Les craintes américaines quant aux activités britanniques en Amérique du Nord diminuèrent considérablement dans les années 1850, les États-Unis ayant d’autres soucis : de nombreux Américains, préoccupés par la montée du conflit concernant l’esclavage, se désintéressèrent de la Destinée manifeste. Dans l’ensemble la question de manifest destiny et le mouvement expansionniste disparurent progressivement de l’agenda dans les années qui précédèrent la guerre de Sécession, qui posa la question de l’échec d’une politique expansionniste qui n’avait jamais fait l’unanimité.

La Destinée manifeste et l'Amérique latine

En Amérique latine, les États-Unis interviennent militairement en 1824 à Porto Rico, en 1845 et 1847 au Mexique, en 1857 au Nicaragua, en 1860 dans la province alors colombienne du Panama et à nouveau au Nicaragua. En 1847, les gouvernements du Chili, de la Bolivie, de l’Équateur, de la Nouvelle Grenade (Colombie) et du Pérou se réunissent à Lima pour envisager une réaction commune à cet interventionnisme[4].

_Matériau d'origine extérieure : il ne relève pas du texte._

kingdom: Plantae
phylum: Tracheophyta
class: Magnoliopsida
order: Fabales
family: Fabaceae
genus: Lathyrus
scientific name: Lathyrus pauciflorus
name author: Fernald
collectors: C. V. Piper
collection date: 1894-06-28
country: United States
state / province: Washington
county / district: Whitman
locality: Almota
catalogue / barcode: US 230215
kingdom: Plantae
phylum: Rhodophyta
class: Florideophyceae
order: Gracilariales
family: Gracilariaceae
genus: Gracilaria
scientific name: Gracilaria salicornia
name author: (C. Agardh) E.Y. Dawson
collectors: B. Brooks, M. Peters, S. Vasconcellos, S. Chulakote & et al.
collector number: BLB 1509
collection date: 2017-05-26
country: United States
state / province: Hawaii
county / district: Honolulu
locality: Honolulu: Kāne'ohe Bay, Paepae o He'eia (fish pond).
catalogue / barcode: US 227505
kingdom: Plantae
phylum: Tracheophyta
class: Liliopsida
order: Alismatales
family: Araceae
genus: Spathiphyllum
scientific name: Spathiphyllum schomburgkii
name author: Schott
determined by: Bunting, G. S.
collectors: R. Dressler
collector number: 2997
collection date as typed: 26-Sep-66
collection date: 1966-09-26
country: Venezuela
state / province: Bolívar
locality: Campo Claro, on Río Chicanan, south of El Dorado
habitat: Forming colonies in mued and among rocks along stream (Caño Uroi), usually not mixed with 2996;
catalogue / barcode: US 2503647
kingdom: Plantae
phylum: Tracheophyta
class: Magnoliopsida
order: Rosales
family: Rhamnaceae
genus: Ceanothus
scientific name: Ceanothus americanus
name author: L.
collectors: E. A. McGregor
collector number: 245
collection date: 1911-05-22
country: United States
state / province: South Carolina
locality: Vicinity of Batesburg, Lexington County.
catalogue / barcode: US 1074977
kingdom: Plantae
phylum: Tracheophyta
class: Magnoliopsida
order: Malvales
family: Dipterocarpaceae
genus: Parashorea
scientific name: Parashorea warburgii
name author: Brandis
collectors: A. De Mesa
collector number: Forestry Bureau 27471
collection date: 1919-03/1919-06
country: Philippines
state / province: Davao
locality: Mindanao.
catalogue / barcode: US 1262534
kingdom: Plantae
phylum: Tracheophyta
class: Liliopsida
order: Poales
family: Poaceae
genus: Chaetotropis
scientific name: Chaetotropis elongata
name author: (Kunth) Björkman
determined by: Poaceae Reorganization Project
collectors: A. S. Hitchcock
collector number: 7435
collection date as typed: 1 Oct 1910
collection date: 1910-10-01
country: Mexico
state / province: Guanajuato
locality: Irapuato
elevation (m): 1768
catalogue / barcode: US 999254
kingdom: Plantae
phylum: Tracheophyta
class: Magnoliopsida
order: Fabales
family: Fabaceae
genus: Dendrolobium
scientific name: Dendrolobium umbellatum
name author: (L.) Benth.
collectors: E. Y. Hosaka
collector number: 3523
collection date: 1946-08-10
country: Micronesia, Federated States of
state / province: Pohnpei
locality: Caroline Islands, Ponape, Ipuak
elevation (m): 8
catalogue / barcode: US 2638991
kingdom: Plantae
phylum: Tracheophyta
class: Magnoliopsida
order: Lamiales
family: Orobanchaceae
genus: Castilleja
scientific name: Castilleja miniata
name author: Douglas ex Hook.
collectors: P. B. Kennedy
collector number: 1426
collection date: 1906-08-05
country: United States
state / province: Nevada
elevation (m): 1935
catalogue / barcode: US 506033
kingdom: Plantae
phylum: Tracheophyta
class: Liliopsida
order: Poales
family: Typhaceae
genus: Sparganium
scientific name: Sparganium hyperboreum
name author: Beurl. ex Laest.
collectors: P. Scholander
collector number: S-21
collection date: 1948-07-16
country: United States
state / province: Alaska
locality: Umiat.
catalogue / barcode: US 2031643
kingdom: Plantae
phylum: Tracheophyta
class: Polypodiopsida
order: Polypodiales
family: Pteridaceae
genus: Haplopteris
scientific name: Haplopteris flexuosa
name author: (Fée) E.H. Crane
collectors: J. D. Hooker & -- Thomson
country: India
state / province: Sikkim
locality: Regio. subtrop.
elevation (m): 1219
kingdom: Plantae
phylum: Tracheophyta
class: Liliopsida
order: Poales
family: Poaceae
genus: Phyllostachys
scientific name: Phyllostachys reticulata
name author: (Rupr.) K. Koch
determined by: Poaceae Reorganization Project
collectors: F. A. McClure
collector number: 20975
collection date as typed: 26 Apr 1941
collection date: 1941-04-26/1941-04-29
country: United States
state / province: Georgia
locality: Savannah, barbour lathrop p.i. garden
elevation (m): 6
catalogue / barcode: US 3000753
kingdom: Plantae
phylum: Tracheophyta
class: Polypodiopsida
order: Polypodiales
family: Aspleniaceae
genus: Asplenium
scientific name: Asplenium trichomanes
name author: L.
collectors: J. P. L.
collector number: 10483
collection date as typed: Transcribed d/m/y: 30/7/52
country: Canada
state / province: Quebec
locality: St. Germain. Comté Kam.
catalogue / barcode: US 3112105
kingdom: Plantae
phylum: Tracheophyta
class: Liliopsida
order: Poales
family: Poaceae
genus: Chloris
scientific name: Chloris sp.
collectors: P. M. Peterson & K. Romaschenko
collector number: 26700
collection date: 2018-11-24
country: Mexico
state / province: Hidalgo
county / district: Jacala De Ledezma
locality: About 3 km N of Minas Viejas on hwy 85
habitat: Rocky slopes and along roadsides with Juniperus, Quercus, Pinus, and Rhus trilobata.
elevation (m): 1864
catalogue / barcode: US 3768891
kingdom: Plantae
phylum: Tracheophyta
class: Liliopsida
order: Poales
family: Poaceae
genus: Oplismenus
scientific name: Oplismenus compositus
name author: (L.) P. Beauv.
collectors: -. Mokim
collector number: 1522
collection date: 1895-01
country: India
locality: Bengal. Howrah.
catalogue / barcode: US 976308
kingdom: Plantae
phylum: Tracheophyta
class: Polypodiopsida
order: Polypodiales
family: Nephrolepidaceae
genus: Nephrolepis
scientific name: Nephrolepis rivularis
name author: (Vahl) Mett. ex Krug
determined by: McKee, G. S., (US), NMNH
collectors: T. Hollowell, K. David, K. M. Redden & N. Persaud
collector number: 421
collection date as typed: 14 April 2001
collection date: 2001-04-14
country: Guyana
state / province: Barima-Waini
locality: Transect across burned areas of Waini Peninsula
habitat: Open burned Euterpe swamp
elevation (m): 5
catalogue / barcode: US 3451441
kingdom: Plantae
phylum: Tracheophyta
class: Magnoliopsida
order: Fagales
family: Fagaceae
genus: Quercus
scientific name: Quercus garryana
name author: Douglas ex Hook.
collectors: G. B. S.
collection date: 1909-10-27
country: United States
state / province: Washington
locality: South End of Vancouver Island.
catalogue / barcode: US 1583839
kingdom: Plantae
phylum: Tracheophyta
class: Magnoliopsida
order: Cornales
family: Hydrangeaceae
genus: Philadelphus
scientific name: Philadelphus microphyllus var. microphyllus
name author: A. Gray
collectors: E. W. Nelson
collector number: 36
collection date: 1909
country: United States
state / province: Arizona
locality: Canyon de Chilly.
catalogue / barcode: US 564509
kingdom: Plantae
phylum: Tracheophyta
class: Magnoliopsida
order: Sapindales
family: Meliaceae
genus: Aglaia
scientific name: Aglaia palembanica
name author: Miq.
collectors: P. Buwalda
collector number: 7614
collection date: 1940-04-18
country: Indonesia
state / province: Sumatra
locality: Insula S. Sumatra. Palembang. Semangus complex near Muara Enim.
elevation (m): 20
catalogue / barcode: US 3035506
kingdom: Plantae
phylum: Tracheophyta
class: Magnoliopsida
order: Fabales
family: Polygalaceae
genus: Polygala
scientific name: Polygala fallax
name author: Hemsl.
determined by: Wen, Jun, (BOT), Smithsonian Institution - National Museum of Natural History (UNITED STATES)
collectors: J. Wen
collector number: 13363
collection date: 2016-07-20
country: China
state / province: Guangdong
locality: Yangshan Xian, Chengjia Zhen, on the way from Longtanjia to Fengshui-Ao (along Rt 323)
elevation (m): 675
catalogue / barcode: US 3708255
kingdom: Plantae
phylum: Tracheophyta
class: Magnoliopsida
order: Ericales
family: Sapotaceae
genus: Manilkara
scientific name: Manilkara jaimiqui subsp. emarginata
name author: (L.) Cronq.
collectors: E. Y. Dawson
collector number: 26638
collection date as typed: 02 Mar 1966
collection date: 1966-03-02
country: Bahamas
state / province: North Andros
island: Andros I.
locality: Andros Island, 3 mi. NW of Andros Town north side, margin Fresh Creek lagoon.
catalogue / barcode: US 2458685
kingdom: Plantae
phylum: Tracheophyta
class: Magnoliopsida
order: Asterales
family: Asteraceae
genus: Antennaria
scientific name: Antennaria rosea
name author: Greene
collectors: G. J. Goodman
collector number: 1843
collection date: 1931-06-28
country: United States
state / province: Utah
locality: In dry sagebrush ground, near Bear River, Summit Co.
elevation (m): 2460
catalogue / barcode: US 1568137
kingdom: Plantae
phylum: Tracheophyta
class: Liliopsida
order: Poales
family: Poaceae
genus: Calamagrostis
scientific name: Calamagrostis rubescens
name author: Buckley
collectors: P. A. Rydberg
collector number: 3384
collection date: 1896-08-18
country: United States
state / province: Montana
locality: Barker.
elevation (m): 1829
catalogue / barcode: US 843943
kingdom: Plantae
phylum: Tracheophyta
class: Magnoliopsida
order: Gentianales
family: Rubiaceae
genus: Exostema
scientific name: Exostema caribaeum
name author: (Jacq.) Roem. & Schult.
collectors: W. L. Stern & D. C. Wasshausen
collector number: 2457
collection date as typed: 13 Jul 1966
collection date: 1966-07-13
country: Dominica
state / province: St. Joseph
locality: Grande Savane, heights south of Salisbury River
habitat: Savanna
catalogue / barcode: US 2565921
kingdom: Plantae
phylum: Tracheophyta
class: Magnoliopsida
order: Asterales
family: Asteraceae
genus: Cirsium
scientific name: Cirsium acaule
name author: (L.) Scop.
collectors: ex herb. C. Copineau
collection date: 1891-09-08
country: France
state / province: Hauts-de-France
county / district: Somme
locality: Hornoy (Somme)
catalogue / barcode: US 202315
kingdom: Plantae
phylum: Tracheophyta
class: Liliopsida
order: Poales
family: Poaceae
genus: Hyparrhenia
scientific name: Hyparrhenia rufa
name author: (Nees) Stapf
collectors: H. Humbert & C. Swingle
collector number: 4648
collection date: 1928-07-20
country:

En 1898, après avoir vaincu les troupes espagnoles, les forces armées américaines s'emparent de Porto Rico. Par le Traité de Paris du 10 décembre 1898, l'Espagne doit également renoncer à Cuba et aux Philippines. Sous la pression de l'occupation militaire, Cuba doit incorporer à sa Constitution l'amendement Platt, approuvé par le Sénat américain en 1901. En vertu de celui-ci, La Havane reconnait le droit d'intervention des États-Unis pour « préserver l'indépendance cubaine », et maintenir un gouvernement protégeant « la vie, la propriété et les libertés individuelles ». En outre, le document précise que le gouvernement cubain vendra ou louera aux États-Unis le terrain nécessaire à l'établissement de dépôts de charbon ou de stations navales, donnant ainsi naissance à la base de Guantánamo. Interférant dans sa politique intérieure, ses institutions, son système électoral et son régime fiscal, les États-Unis interviennent militairement à Cuba en 1906, 1912 et 1917. Jusqu'en 1934, l'ile ne dispose pas de gouvernement souverain et constitue de facto un protectorat américain[4].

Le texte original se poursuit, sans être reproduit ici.